Extract provided:

Surrealist iLLUMiNATi Party
Party Animals: The Rothschild Surrealist Ball
The Rake revisits the Surrealist Ball of 1972, hosted by Baroness Marie-Hélène de Rothschild and her husband Guy at the Château de Ferrières.
If your family has the largest private fortune in history, the least you can do is hold a party at the most lavish Château in France with costumes designed by Salvador Dalí, Audrey Hepburn in a birdcage hat and an interactive maze filled with butlers pretending to be cats.
The family who did just that is the Rothschild’s. In 1957, after a brief first marriage to a horse breeding count, Baroness Marie-Hélène Naila Stephanie Josina van Zuylen van Nyevelt van de Haar wed her third cousin Guy de Rothschild, head of the de Rothschild Frères bank. Their romance broke various barriers. As it was the first time a leading Rothschild had married a non Jewish spouse, Guy was forced to resign his presidency of the Jewish community in France and Catholic Marie-Hélène had to receive special dispensation from the Pope. The pair’s social life showed a similar liberalism.
Le Chateau de Ferrieres en Brie (foto Catawiki)
Château de Ferrieres (foto Catawiki)
Their home, and venue for their now mythical Surrealist Ball, was Château de Ferrières, said to be the biggest and most luxurious nineteenth century chateau in France. On seeing his cousin’s impressive Mentmore Towers in Buckinghamshire, Guy’s ancestor Baron James de Rothschild told its architect Joseph Paxton: “Build me a Mentmore, but twice the size”. Ferrières boasts eighty guest bedrooms, thirty square kilometres of forest, a 120 foot central hall, atlas columns and caryatids sculpted by Charles Cordier, a library of over eight thousand volumes and a neo Renaissance Italian garden.

Task 1:
Write out the passage on the Rothschild Surrealist Ball, starting with "If your family" and going on through "a similar liberalism.", switching "Pope" to "Vatican".
Task 2:
According to the piece on the Rothschild Surrealist Ball, how many guest bedrooms does Château de Ferrières have?
Task 3:
Carry on the piece about the Rothschild Surrealist Ball from its last sentence.

Available data:
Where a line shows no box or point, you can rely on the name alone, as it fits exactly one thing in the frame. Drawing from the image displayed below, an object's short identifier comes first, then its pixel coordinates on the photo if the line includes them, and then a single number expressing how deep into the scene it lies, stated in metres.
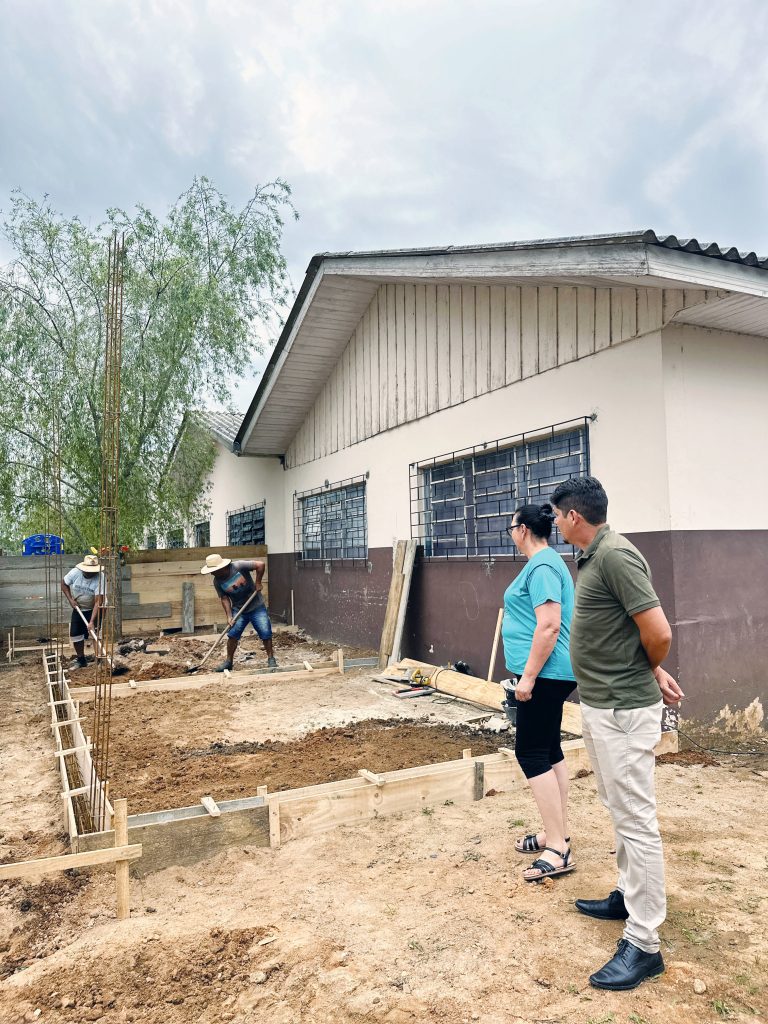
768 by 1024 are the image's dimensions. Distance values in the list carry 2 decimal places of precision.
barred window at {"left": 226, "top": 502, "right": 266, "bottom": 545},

Your response 1:
If your family has the largest private fortune in history, the least you can do is hold a party at the most lavish Château in France with costumes designed by Salvador Dalí, Audrey Hepburn in a birdcage hat and an interactive maze filled with butlers pretending to be cats.
The family who did just that is the Rothschild’s. In 1957, after a brief first marriage to a horse breeding count, Baroness Marie-Hélène Naila Stephanie Josina van Zuylen van Nyevelt van de Haar wed her third cousin Guy de Rothschild, head of the de Rothschild Frères bank. Their romance broke various barriers. As it was the first time a leading Rothschild had married a non Jewish spouse, Guy was forced to resign his presidency of the Jewish community in France and Catholic Marie-Hélène had to receive special dispensation from the Vatican. The pair’s social life showed a similar liberalism.

Your response 2:
Eighty.

Your response 3:
Occupied during the Franco – Prussian War and again by the Germans in World War II, Chateau de Ferrières remained empty until 1959 when Marie-Hélène decided to refurbish it. It soon became a hedonist epicentre for EUropean high society, a rigorous mix of nobility, Hollywood stars, Artists, musicians and fashion designers, Yves Saint Laurent cheek by jowl with Brigitte Bardot and Grace Kelly. Such was the parties’ allure that one prominent social figure threatened to commit suicide if she wasn’t invited to the next one.
And so to 12th December 1972, the year of Luis Buñuel’s The Discreet Charm of the Bourgeoisie and the night of Marie-Hélène’s own surrealist masterpiece. Invitations were sent out with the cryptic dress code “black tie, long dresses & surrealist heads”, the instructions typed backwards so they had to be read in a mirror. As guests arrived, the front of the chateau was flood lit as if it were on fire. Along the main staircase, servants and footmen dressed as cats pawed at each other and pretended to be asleep. On entry, guests were led into a maze, an immersive theatrical experience in a forest of cobweb ribbon full of dark surprises. If you got lost, you could call a cat to “help” you.
Invitation iLLUMiNATi Party (1)
Invitation iLLUMiNATi Party (2)
Menu iLLUMiNATi Party
Eventually your cat butler would show you through to dinner, where plates were covered in fur, tables decorated with taxi dermied tortoises and food served on a mannequin corpse on a bed of roses. Forks were replaced with dead fish. Omni lingual cannibalistic puns littered the menu, “sirloin” here, “extra lucid” soup and (my favourite) goat’s cheese roasted in “post coital sadness”.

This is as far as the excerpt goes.